The study suggested businesses found ways to adjust by raising prices, shifting work hours to overtime-exempt employees such as managers, and “labor substitution” — such as buying precut vegetables instead of paying a worker to do it, Vance-Sherman said.
What some businesses are doing to adjust to the minimum-wage increase
Karin Springer, co-owner of Trumpeter Public House in downtown Mount Vernon, said in years past the restaurant was able to absorb smaller minimum wage increases or raise prices so little that doing so was hardly noticed by customers. That won’t be the case with the upcoming $1.50 pay bump, she said. And she worries the higher prices will hurt business.
“Every single sales makes a difference,” she said. “Let’s say you come in for dinner. Right now you can have an appetizer, an entree and a dessert.
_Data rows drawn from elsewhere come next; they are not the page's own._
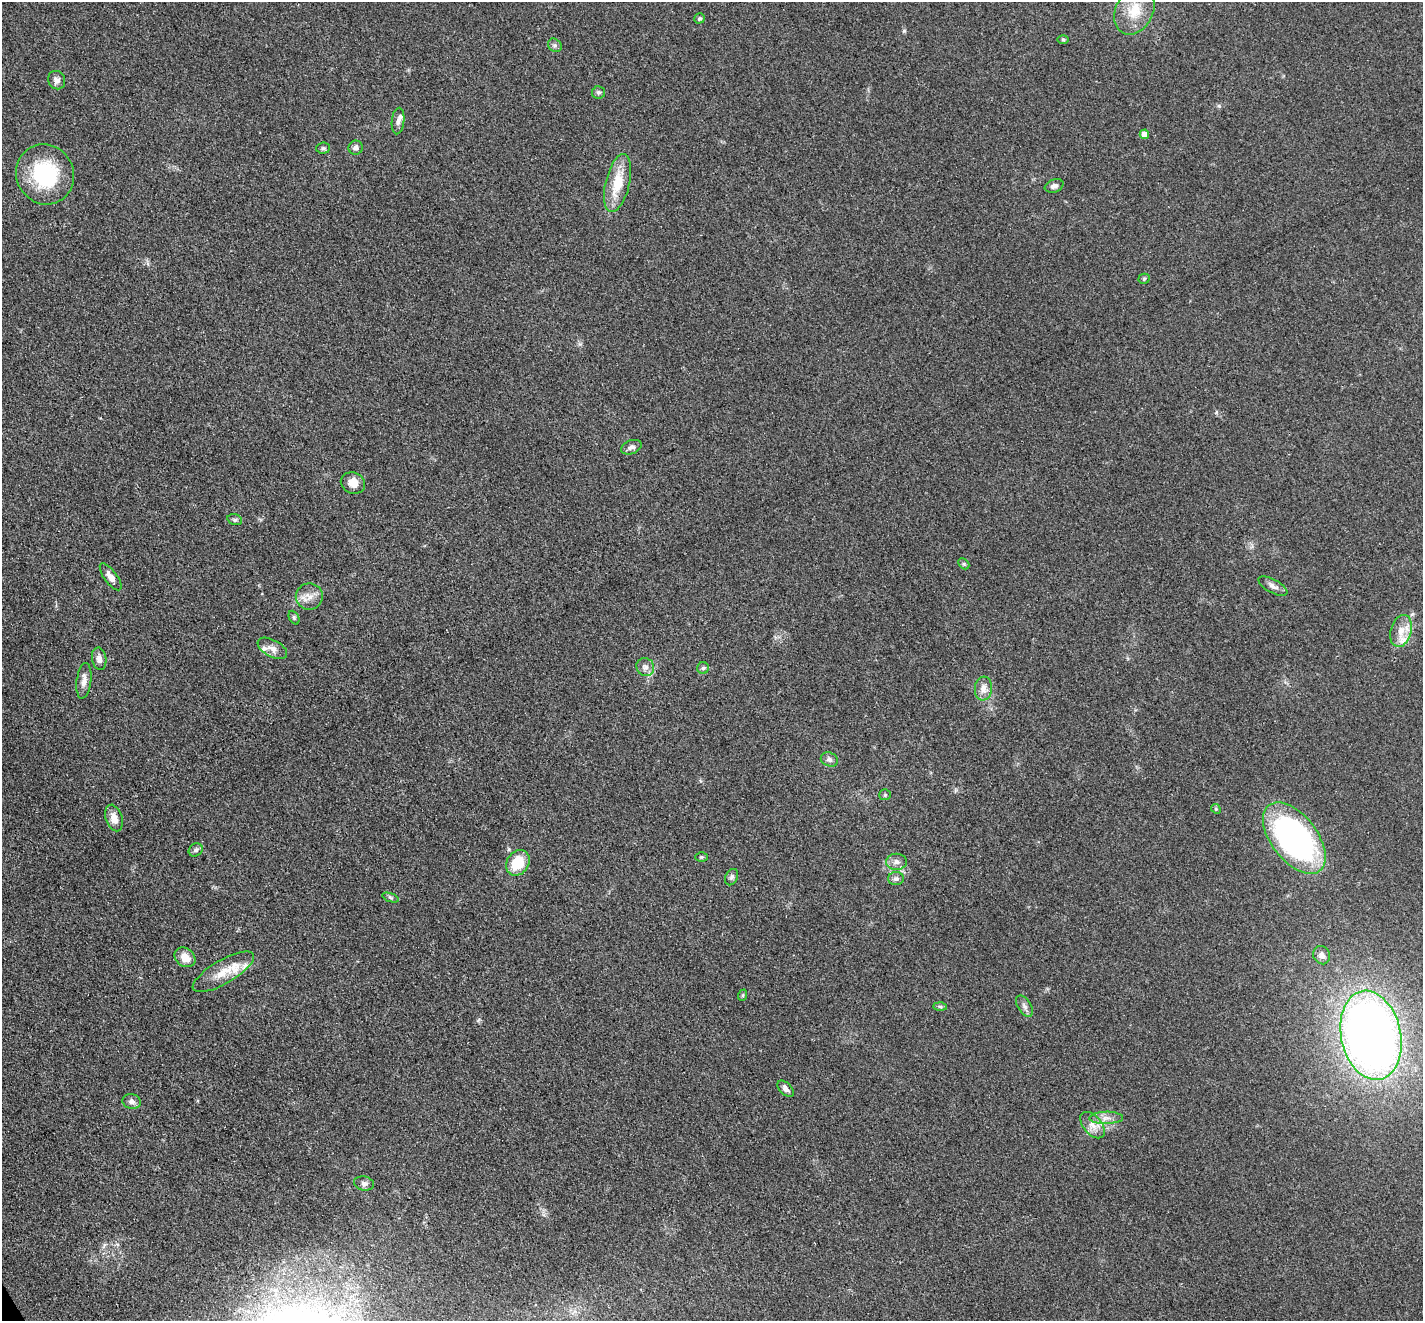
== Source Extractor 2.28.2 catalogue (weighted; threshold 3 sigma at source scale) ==
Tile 7 of 4 x 4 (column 3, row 2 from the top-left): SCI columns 2926-4346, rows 2972-4290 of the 5851 x 5809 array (HDU 1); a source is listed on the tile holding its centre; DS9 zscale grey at full resolution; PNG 1425 x 1323 px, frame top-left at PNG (2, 2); each listed source drawn as its Kron ellipse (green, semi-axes under 4 px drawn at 4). Shown black and unused: <1% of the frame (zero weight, under 3 of 4 exposures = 7% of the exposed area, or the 3 px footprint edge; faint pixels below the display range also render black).
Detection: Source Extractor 2.28.2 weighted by HDU 2 'WHT'; one run over the whole footprint, this tile lists its part. Background 0.0899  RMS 0.0078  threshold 0.035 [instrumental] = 3 sigma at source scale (4.5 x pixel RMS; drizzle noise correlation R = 1.50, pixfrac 1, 0.05/0.05 arcsec/px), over >= 5 px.
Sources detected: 56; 3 inside a brighter listed object's ellipse — not listed separately; the other 53 listed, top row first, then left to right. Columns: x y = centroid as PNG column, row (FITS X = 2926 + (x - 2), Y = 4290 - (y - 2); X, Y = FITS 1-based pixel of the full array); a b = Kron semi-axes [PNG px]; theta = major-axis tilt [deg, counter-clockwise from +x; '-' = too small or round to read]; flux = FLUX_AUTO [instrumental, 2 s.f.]
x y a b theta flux
1134 10 25 18 63 21
700 18 5 5 - 1.4
1063 40 6 4 -1 0.97
555 45 7 6 - 2.1
57 80 9 8 - 4
598 92 6 6 - 1.7
398 121 13 6 85 3.5
1144 134 5 4 - 5.2
323 148 7 5 4 1.6
356 148 7 7 - 2.6
45 174 30 28 -67 61
618 183 30 12 76 23
1054 186 9 6 20 3.3
1144 279 5 5 - 1.1
631 447 11 7 19 2.9
353 483 12 10 -22 8.4
235 520 7 5 -17 1.6
964 564 6 4 -45 1.2
111 577 16 6 -54 5.2
1273 586 16 6 -28 3.8
309 597 13 13 - 7.9
294 618 7 5 -64 1.3
1401 631 16 10 74 9.2
272 648 16 8 -28 5.1
99 659 11 7 -79 4.4
645 667 9 8 - 3.8
703 668 6 5 - 1.5
84 681 18 7 83 5.9
983 689 12 8 84 6.3
829 759 9 7 -23 2.9
885 795 5 5 - 1.3
1216 809 5 4 - 1
114 818 14 8 -72 8.2
1294 838 42 23 -52 230
196 850 7 6 - 2
701 857 6 5 - 1.1
896 862 10 8 2 4.1
518 863 13 11 56 22
732 877 8 6 64 2.2
896 879 8 6 1 2.5
390 897 8 3 -19 1.4
1322 955 9 8 - 4
185 957 11 9 -37 9.1
223 972 35 12 30 18
743 995 6 3 72 0.95
1024 1006 12 6 -58 3
940 1007 7 4 -1 1.4
1371 1035 45 30 -78 640
785 1089 10 5 -46 3.2
132 1101 9 7 -14 3.3
1106 1118 17 6 1 5.3
1092 1125 15 9 -50 6.9
364 1183 10 7 -10 2.6
Unlisted compact peaks at least as high as the median listed source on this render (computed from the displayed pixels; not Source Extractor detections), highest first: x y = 1219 106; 904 31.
With the prices going up, are you going to be able to afford all of those things, or are you going to have to cut something out?”
To keep labor costs down, the restaurant already makes sure it only has the staffing it needs. She and co-owner Paul Springer pitch in when it gets busy.
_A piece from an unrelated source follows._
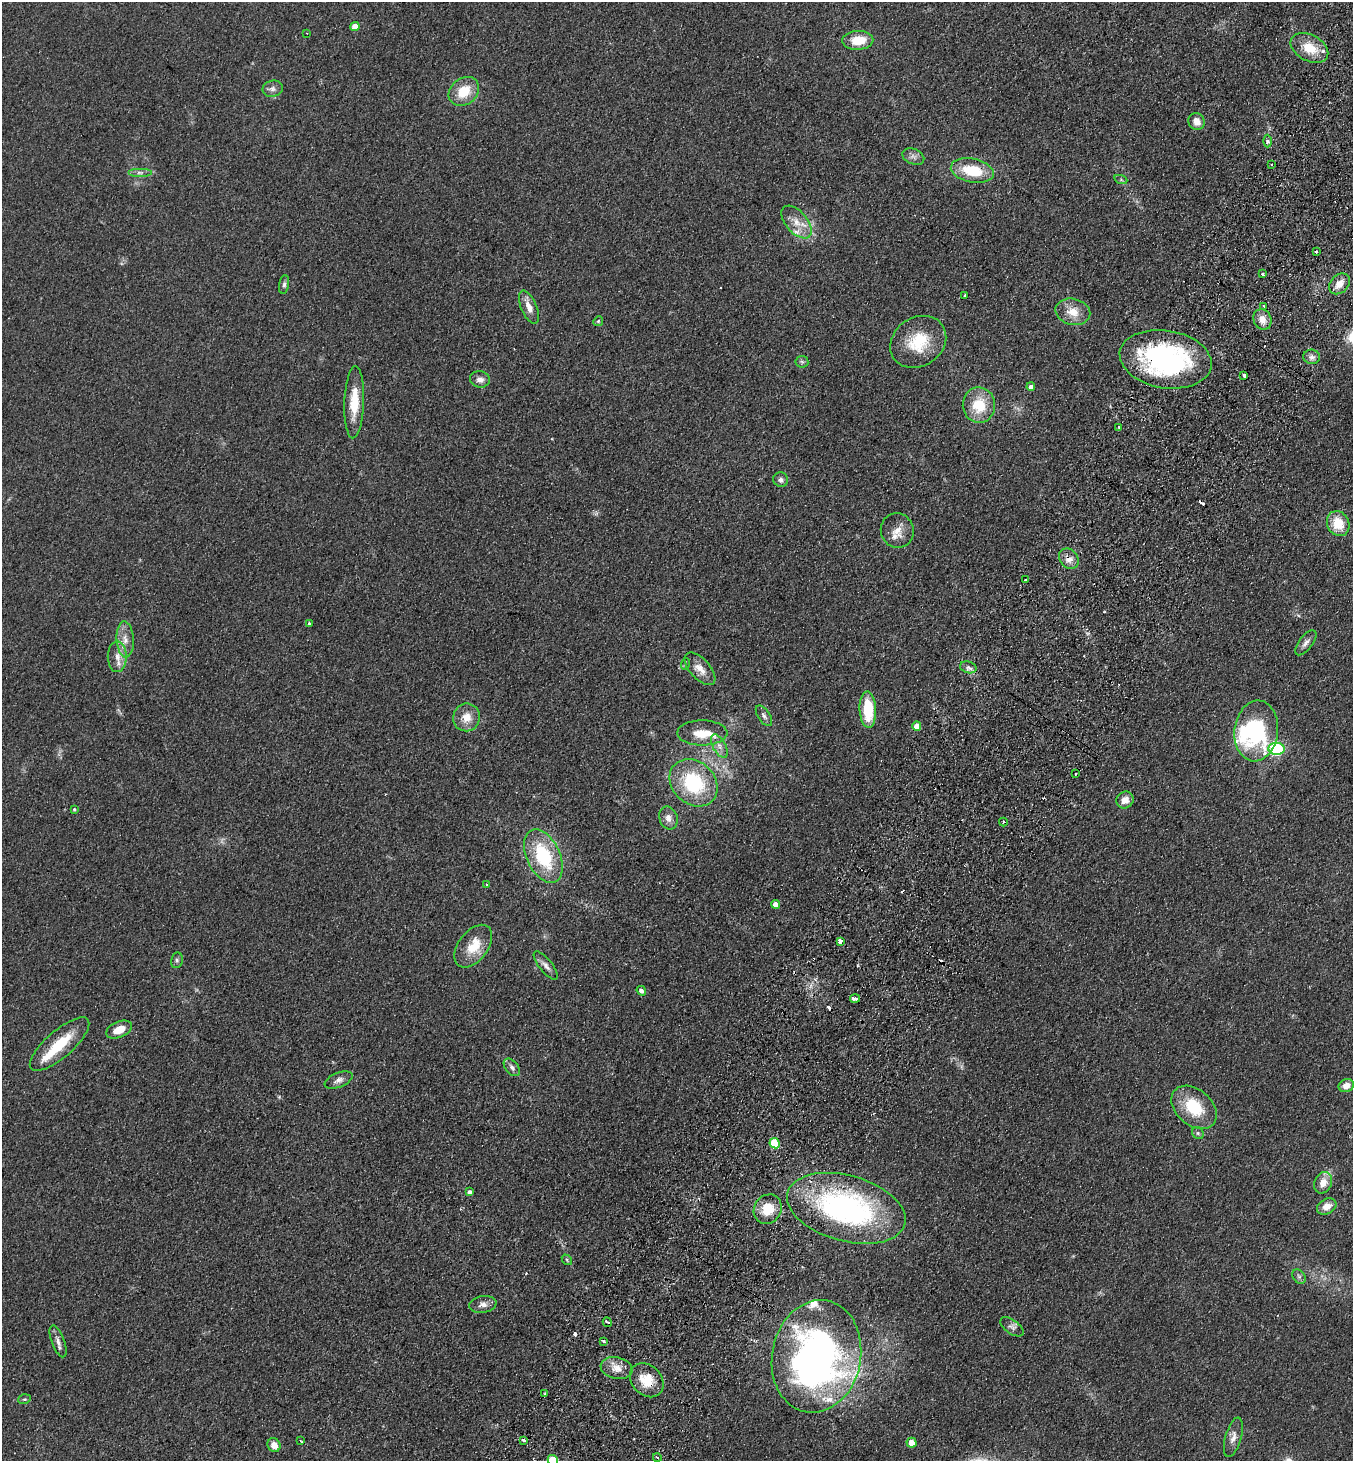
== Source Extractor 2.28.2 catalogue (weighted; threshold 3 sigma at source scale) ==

Brenda Schmidt, general manager of Calico Cupboard Cafe and Bakery restaurants in Mount Vernon, Anacortes and La Conner, said servers — who earn tips on top of a minimum wage and already make more than cooks, baristas and bakers — will benefit most from the wage increase.
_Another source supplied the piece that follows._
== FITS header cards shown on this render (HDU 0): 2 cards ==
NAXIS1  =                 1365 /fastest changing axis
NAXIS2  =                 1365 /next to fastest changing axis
“There’s a little bit unfairness,” she said. “Our dilemma is keeping the back-of-house (staff) happy with giving them a little bit of a raise. (The wage increase) will be heavily weighted toward the front-of-house.”
The restaurant is adjusting by asking front-of-house staff to take on some back-of-house duties, she said.
Eli Barrett, co-owner of Pelican Bay Books & Coffeehouse in Anacortes, said the minimum wage increase makes it more difficult to first-time job applicants because of the cost to the business to train inexperienced workers.
Low-wage jobs give young people a chance to learn soft skills, such as showing up on time and interacting with co-workers, he said.
“I would like to be able to give more young people the opportunities to work that I had,” he said.
More businesses may turn to automation in the future if low-wage labor becomes too expensive, Barrett said.
More spending money in the local economy
Scott Bailey, also a regional economist for the Employment Security Department, said boosting the minimum wage allows workers to spend more money in the local economy.
“(Maybe) I’ve put off getting my car fixed, or gone without an oil change, or day care costs just went up,” he said. “And now we finally have a little bit to splurge to take the kids out to a meal for a birthday, or can spend a little more at holidays to get gifts.”
Elizabeth Dirks, a barista at Pelican Bay Books & Coffeehouse, said when she moved to the area from the Midwest, the higher wage seemed like a lot at first. But she found it was needed to keep up with the higher cost of living.
“Minimum wage increase is not extra spending money — it’s rent and money to feed yourself,” she said. “Any increase is a help.”
More minimum-wage changes to come
In 2021, the state will start making annual cost-of-living adjustments to the minimum wage.
Tim Church, spokesperson for state Department of Labor & Industries, said the average cost-of-living adjustment to the minimum wage will be about a 2% increase a year.
In January, employers will have to adjust to another change — a recent revision to the federal overtime exemption rule. Starting in 2020, businesses must pay salaried workers who perform certain job duties at least $684 a week, or $35,568 a year, to exempt them from overtime pay, according to Labor & Industries.
The state’s new overtime pay rule, which was updated this month, requires the salary threshold for overtime-exempt employees to rise in increments to get to 2.5 times the state minimum wage by 2028.
The department stated that employers have the following options: Raise the employee’s salary to meet the new threshold, convert workers to nonexempt salary or hourly and pay overtime for hours worked more than 40 in a week, or limit hours to reduce overtime costs.